- Directed by: Musa Dieng Kala
- Screenplay by: Musa Dieng Kala
- Produced by: Colette Loumède Christian Medawar
- Cinematography: Alex Margineanu
- Edited by: Marie Hamelin
- Music by: Musa Dieng Kala
- Production company: National Film Board of Canada
- Distributed by: National Film Board of Canada
- Release date: 2008;
- Running time: 52 minutes
- Country: Canada

= Has God Forsaken Africa? =

Has God Forsaken Africa? (original French title: Dieu a-t-il quitté l’Afrique?) is a Canadian 2008 documentary film.

== Synopsis ==
Brussels, August 1999. Two teenagers from Guinea are found dead in the landing gear of a plane arriving from Conakry. Each year, thousands of young Africans risk their lives to flee the African continent. Shocked by this phenomenon, the Senegalese-born director Musa Dieng Kala returns to Dakar to try to understand why they do it. He films five young adults seeking to immigrate to the West at any cost reflecting the international indifference, the indifference of the African leaders and a society with no resources.

■ Set tasks:
a. Answer these questions from the documentary film page:
(i) Who edited the film?
(ii) Where were the two teenagers from Guinea found dead?
(iii) What is the film's running time?
b. Extract every line of the aerial object records below exactly as they stand, leaving out the pictures.

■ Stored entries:

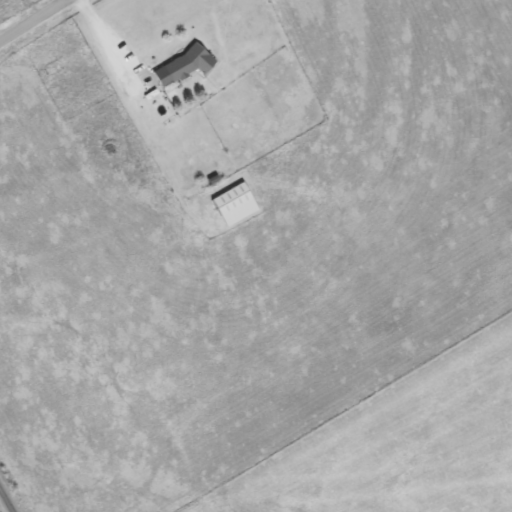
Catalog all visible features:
road: (36, 23)
road: (104, 38)
building: (179, 65)
building: (180, 65)
building: (231, 204)
building: (232, 204)
road: (9, 494)
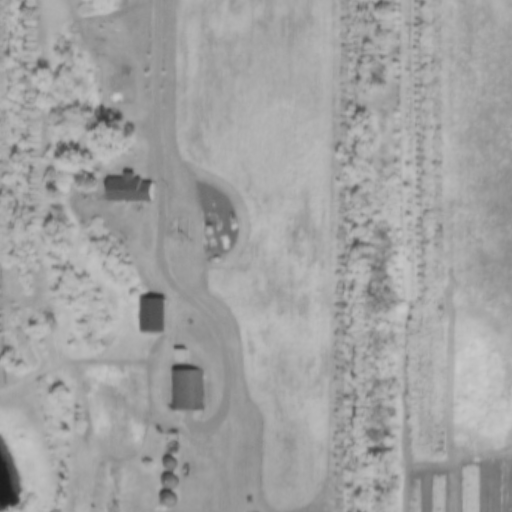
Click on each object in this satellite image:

■ Answers in order:
a.
(i) Marie Hamelin
(ii) In the landing gear of a plane arriving from Conakry
(iii) 52 minutes

b.
Catalog all visible features:
road: (36, 23)
road: (104, 38)
building: (179, 65)
building: (180, 65)
building: (231, 204)
building: (232, 204)
road: (9, 494)
Click on each object in this satellite image:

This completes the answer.